写真:Masahiro Kanakusa
ニセコエリアでのライフを記録する『LOGBOOK』
Camp&Goのスタートとともに始めたものに、『LOGBOOK』という冊子の制作がある。
「カヤックをやっていた時にログブックっていう航海誌でログ(記録)を残していたんです。そこには今日の水量がどれくらいかとかが記されています。そのログブックにように、この土地での記録を残したいっていう思いがあって、ニセコエリアの真狩村に暮らしていてテレマークスキーの仲間である豊嶋秀樹(山と道HLCプロジェクトディレクター)さんにも相談して、仲間たちと一緒に作ることにしたんです」
記録として残し、続けることが重要になるログブック。その『LOGBOOK』はグリーンシーズンとホワイトシーズンの年に2回のペースで制作している。ニセコエリアに暮らすイラストレーターやフォトグラファーなどのクリエイターたちとアイデアを出し合い、作り続けているのだ。
「創刊から5年を経て『LOGBOOK』も今はだんだん熟してきましたが、僕たちがずっと大切にしていることに『本気で遊ぼう』っていうことがあります。『遊び』を『遊び』として本気で取り組もうと。鬼ごっことか、そういう遊びって、誰かがちょっと冷めたり拗ねちゃったりすると面白くなくなることがあるけど、みんなが本気でやるっていうのが大事なんです」
コーヒーとクリーンカップ

焙煎は峠ヶさんの様々な仕事の中でも最も重要な部分だ。「焙煎は自然環境に自分を合わせていくという点でスキーやカヤックとリンクします」という峠ヶさんならではの感覚で、コーヒー豆のおいしさが引き立てられていく。
「自然と暮らしをコーヒーでつなぐ」というコンセプトを持つロースタリーカフェSPROUTの中心、そして焙煎士である峠ヶさんのライフスタイルの中心にあるのがコーヒーであることは間違いない。焙煎士として日々コーヒー豆に向き合う峠ヶさん。
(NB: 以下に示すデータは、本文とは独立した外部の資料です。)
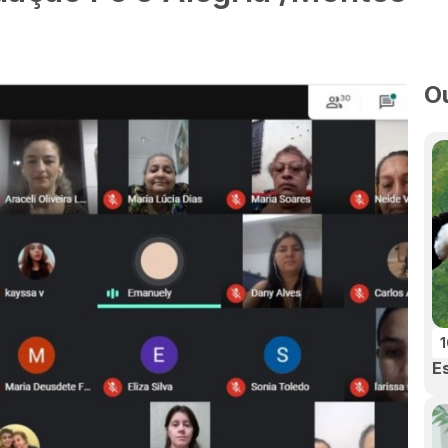
O
1
E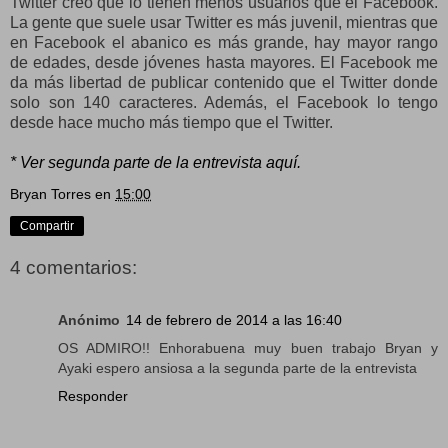
Twitter creo que lo tienen menos usuarios que el Facebook.
La gente que suele usar Twitter es más juvenil, mientras que
en Facebook el abanico es más grande, hay mayor rango
de edades, desde jóvenes hasta mayores. El Facebook me
da más libertad de publicar contenido que el Twitter donde
solo son 140 caracteres. Además, el Facebook lo tengo
desde hace mucho más tiempo que el Twitter.
* Ver segunda parte de la entrevista aquí.
Bryan Torres
en
15:00
Compartir
4 comentarios:
Anónimo
14 de febrero de 2014 a las 16:40
OS ADMIRO!! Enhorabuena muy buen trabajo Bryan y
Ayaki espero ansiosa a la segunda parte de la entrevista
Responder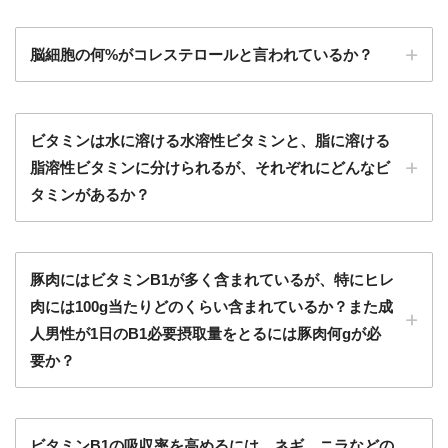
脳細胞の何%がコレステロールと言われているか？
ビタミンは水に溶ける水溶性ビタミンと、脂に溶ける
脂溶性ビタミンに分けられるが、それぞれにどんなビ
タミンがあるか？
豚肉にはビタミンB1が多く含まれているが、特にヒレ
肉には100g当たりどのくらい含まれているか？また成
人男性が1日のB1必要摂取量をとるには豚肉何gが必
要か？
ビタミンB1の吸収率を高めるには、ネギ、ニラなどの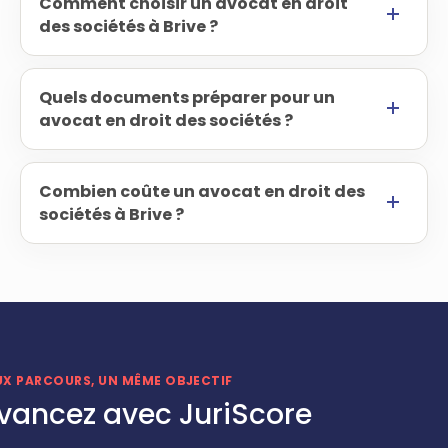
Comment choisir un avocat en droit
des sociétés à Brive ?
Quels documents préparer pour un
avocat en droit des sociétés ?
Combien coûte un avocat en droit des
sociétés à Brive ?
UX PARCOURS, UN MÊME OBJECTIF
vancez avec JuriScore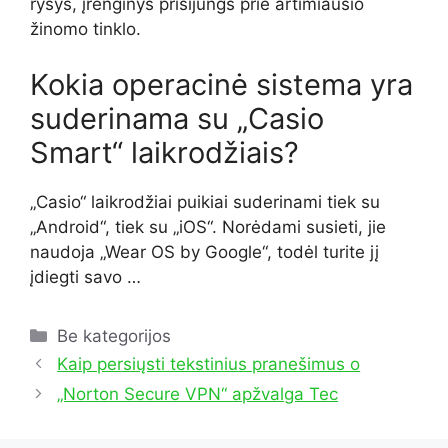
ryšys, įrenginys prisijungs prie artimiausio
žinomo tinklo.
Kokia operacinė sistema yra
suderinama su „Casio
Smart“ laikrodžiais?
„Casio“ laikrodžiai puikiai suderinami tiek su
„Android“, tiek su „iOS“. Norėdami susieti, jie
naudoja „Wear OS by Google“, todėl turite jį
įdiegti savo …
Kategorijos
Be kategorijos
Kaip persiųsti tekstinius pranešimus o
„Norton Secure VPN“ apžvalga Tec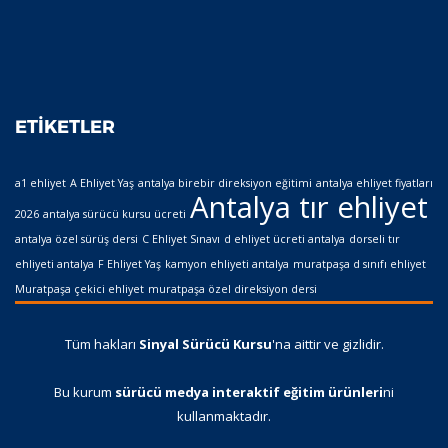
ETIKETLER
a1 ehliyet
A Ehliyet Yaş
antalya birebir direksiyon eğitimi
antalya ehliyet fiyatları
Antalya tır ehliyet
2026
antalya sürücü kursu ücreti
antalya özel sürüş dersi
C Ehliyet Sınavı
d ehliyet ücreti antalya
dorseli tır
ehliyeti antalya
F Ehliyet Yaş
kamyon ehliyeti antalya
muratpaşa d sınıfı ehliyet
Muratpaşa çekici ehliyet
muratpaşa özel direksiyon dersi
Tüm hakları
Sinyal Sürücü Kursu
'na aittir ve gizlidir.
Bu kurum
sürücü medya interaktif eğitim ürünleri
ni
kullanmaktadır.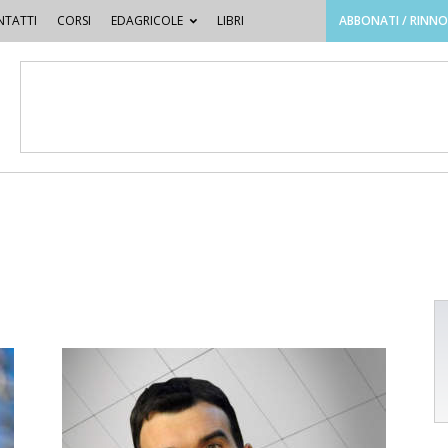
TATTI
CORSI
EDAGRICOLE
LIBRI
ABBONATI / RINN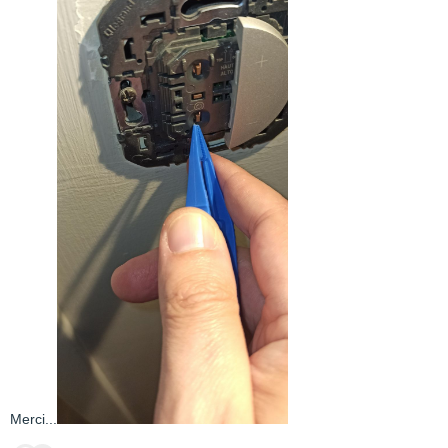
Merci...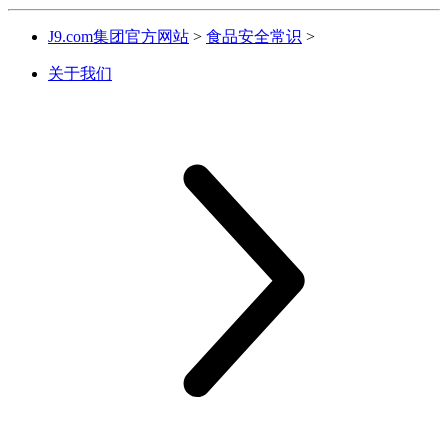
J9.com集团官方网站
>
食品安全常识
>
关于我们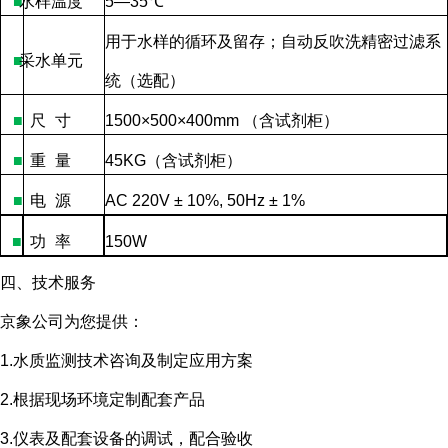
■
水样温度
5—35
℃
用于水样的循环及留存；自动反吹洗精密过滤系
■
采水单元
统（选配）
■
尺
寸
1500×500×400mm
（含试剂柜）
■
重
量
45KG
（含试剂柜）
■
电
源
AC 220V ± 10%, 50Hz ± 1%
■
功
率
150W
四、技术服务
京象公司为您提供：
1.水质监测技术咨询及制定应用方案
2.根据现场环境定制配套产品
3.仪表及配套设备的调试，配合验收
コーヒーの焙煎にもスキーと共通する哲学があるそうだ。
「自然(コーヒー豆や気温や湿度などの環境)と対話すること。自然に対して自分が合わせていくことは、焙煎もスキーも同じなんです。焙煎をやればやるほど、そのふたつは共通するなと感じています」
そして、焙煎において最も大切にしているのは、「クリーンカップ」という意識だ。
「『クリーンカップ』とは簡単に言ってしまうと『雑味がない』ということですが、雑味を出さないためには、栽培から収穫、生産処理、輸送、保管と、これまでの工程のすべてにおいてていねいにされている必要があります」
生産者が丹精込めて育てたコーヒー豆の個性を最大限に引き出すこと。それが峠ヶさんの役割だ。
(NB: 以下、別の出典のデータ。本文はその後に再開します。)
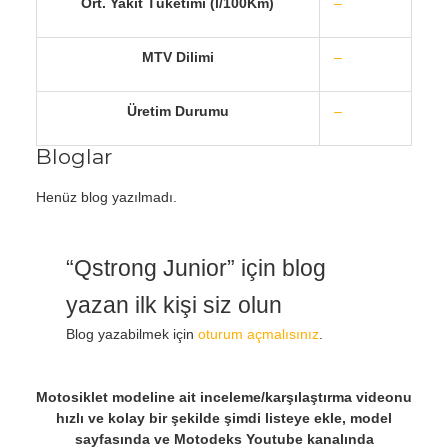
Ort. Yakıt Tüketimi (l/100Km)
–
MTV Dilimi
–
Üretim Durumu
–
Bloglar
Henüz blog yazılmadı.
“Qstrong Junior” için blog
yazan ilk kişi siz olun
Blog yazabilmek için
oturum açmalısınız
.
Motosiklet modeline ait inceleme/karşılaştırma videonu
hızlı ve kolay bir şekilde şimdi listeye ekle, model
sayfasında ve Motodeks Youtube kanalında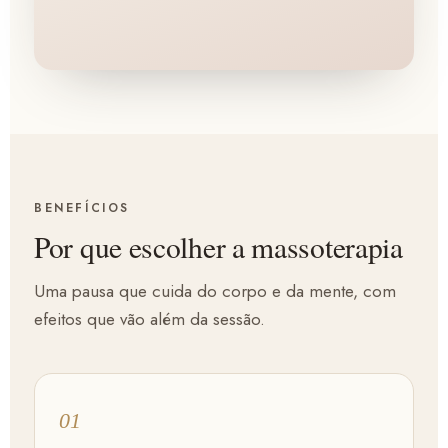
BENEFÍCIOS
Por que escolher a massoterapia
Uma pausa que cuida do corpo e da mente, com
efeitos que vão além da sessão.
01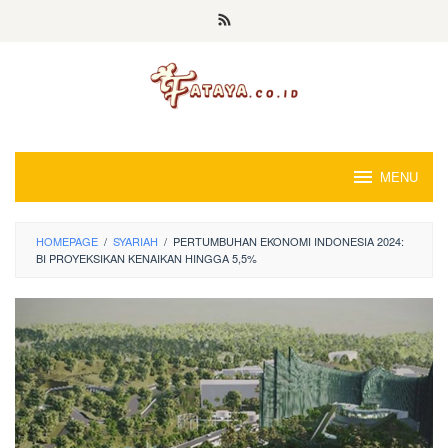
Loncat
ke
konten
MENU
HOMEPAGE
/
SYARIAH
/
PERTUMBUHAN EKONOMI INDONESIA 2024:
BI PROYEKSIKAN KENAIKAN HINGGA 5,5%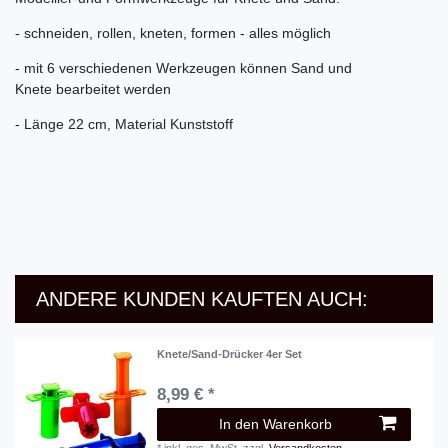
- schneiden, rollen, kneten, formen - alles möglich
- mit 6 verschiedenen Werkzeugen können Sand und
Knete bearbeitet werden
- Länge 22 cm, Material Kunststoff
ANDERE KUNDEN KAUFTEN AUCH:
Knete/Sand-Drücker 4er Set
8,99 € *
In den Warenkorb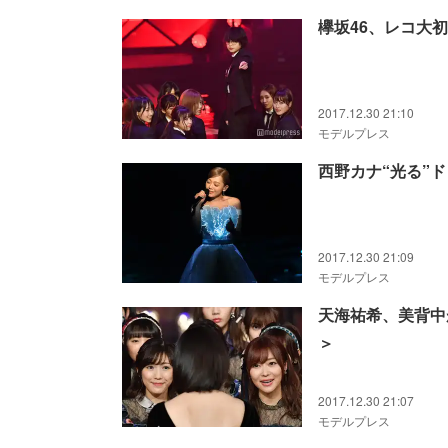
欅坂46、レコ大
2017.12.30 21:10
モデルプレス
西野カナ“光る”
2017.12.30 21:09
モデルプレス
天海祐希、美背中
＞
2017.12.30 21:07
モデルプレス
「僕がやることは、これまでコーヒーに関わっているみなさんがていねいに扱ってきたコーヒーの味を、そのまま引き立たせることです」
コーヒーを媒介とした人と人とのつながりを大切にしている峠ヶさんは、昨年からコーヒー農園を実際に訪れるようになった。訪れたのはグアテマラとコスタリカ。農園の人たちとコミュニケーションを取ることで、コーヒーへの愛と理解が一層深まったという。
「おいしいコーヒーを提供して終わりにするのではなく、コーヒーに関わっている人たちのストーリーを伝え、コーヒーを飲む人たちのストーリーも生産者をはじめ、関わっている人たちに伝えて返していくことにしっかり取り組んでいきたいです」




2024年に訪れたグアテマラとコスタリカのコーヒー農園への旅では、多くの生産者や彼らのストーリーに触れることができた。(写真提供:峠ヶ孝高)
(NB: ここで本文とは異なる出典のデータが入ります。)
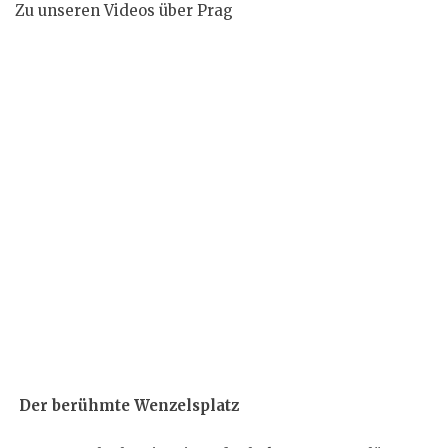
Zu unseren Videos über Prag
Der berühmte Wenzelsplatz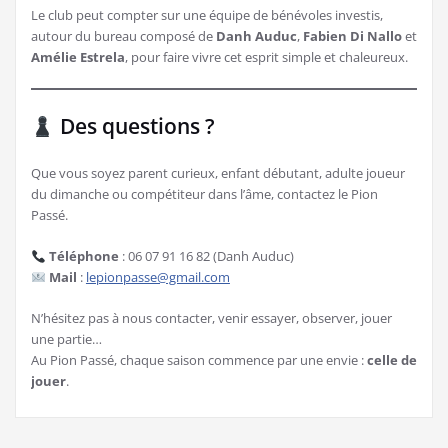
Le club peut compter sur une équipe de bénévoles investis,
autour du bureau composé de
Danh Auduc
,
Fabien Di Nallo
et
Amélie Estrela
, pour faire vivre cet esprit simple et chaleureux.
Des questions ?
Que vous soyez parent curieux, enfant débutant, adulte joueur
du dimanche ou compétiteur dans l’âme, contactez le Pion
Passé.
Téléphone
: 06 07 91 16 82 (Danh Auduc)
Mail
:
lepionpasse@gmail.com
N’hésitez pas à nous contacter, venir essayer, observer, jouer
une partie…
Au Pion Passé, chaque saison commence par une envie :
celle de
jouer
.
そんな峠ヶさんの哲学に、「さんかくらいふ」という考え方がある。生産者・提供者・消費者という三者の間をコーヒーが行き来し、そこにストーリーが加わることで、関係がより深まり、循環していくイメージだ。
「コーヒー豆の生産地って、暖かい土地が多いから、倶知安というこんな寒い雪国で彼らが育てたコーヒーが飲まれている写真を見せるだけで驚かれるんです。コーヒーがすごいところは、コーヒー飲むことで人生が変わっちゃったみたいな人がいっぱいいるんですよ。僕自身もコーヒーを通していろんな人と知り合ったことによってすごく世界が広がりましたし、コーヒーによって人生が豊かになったっていう人がいっぱいいるから、そういう人のストーリーを、生産者の人たちにも伝えたいんです」
今年の3月に訪れたグアテマラには、日本の染物職人がコーヒーで染めたバッグや布を持参した。コーヒーを飲んで終わりということではなく、コーヒーを使って新たなものとなる、循環を体現しているようなプロダクトを介して峠ヶさんの想いを伝えると、グアテマラの農園の人たちはとても喜んでいたそうだ。
いつか、倶知安の雪の季節に中南米などのコーヒー産地の人たちが遊びに来られるよう準備をしているそうだ。そうして「さんかく」がつながり、想いが連鎖し、循環していくことを夢見ている。
SPROUTとCamp&Goがつくる循環

SPROUTとCamp&Goには「ここに行けば何か楽しいことに出会えそうだ」というワクワクする雰囲気が充ちている。
SPROUTとCamp&Goは、ゲストとして訪れる人が次にホストとなり、それぞれの「得意とすること」を持ち寄り、分かち合うことで、新たなつながりが生まれる場所だ。「集まる人の得意とすることで他の誰かに喜んでもらうということを大切にしています」と峠ヶさん。
ヨセミテのキャンプ4で得た経験がベースになり、峠ヶさんのもてなしの心が、訪れる人々の心を豊かにし、その心は、また次のもてなしへとつながっていく。
「SPROUTは15年、Camp&Goは5年。それが積み重なって、今ではたくさんの人がここでホストとして、訪れる人を迎え入れているということがすごく楽しいです」と峠ヶさん。
峠ヶさんが話す「自分の得意とすること」とは、「自分をよく知ること」なのだと感じた。好きを突き詰めて、自分の得意とすることを知るために自分をよく知ることは、自分の内面と本質をしっかりと見定めるという行為とも言える。好きを突き詰めて進み続ける峠ヶさんが育む循環は、これからも多くの人々を惹きつけ、新たな物語を紡いでいくことだろう。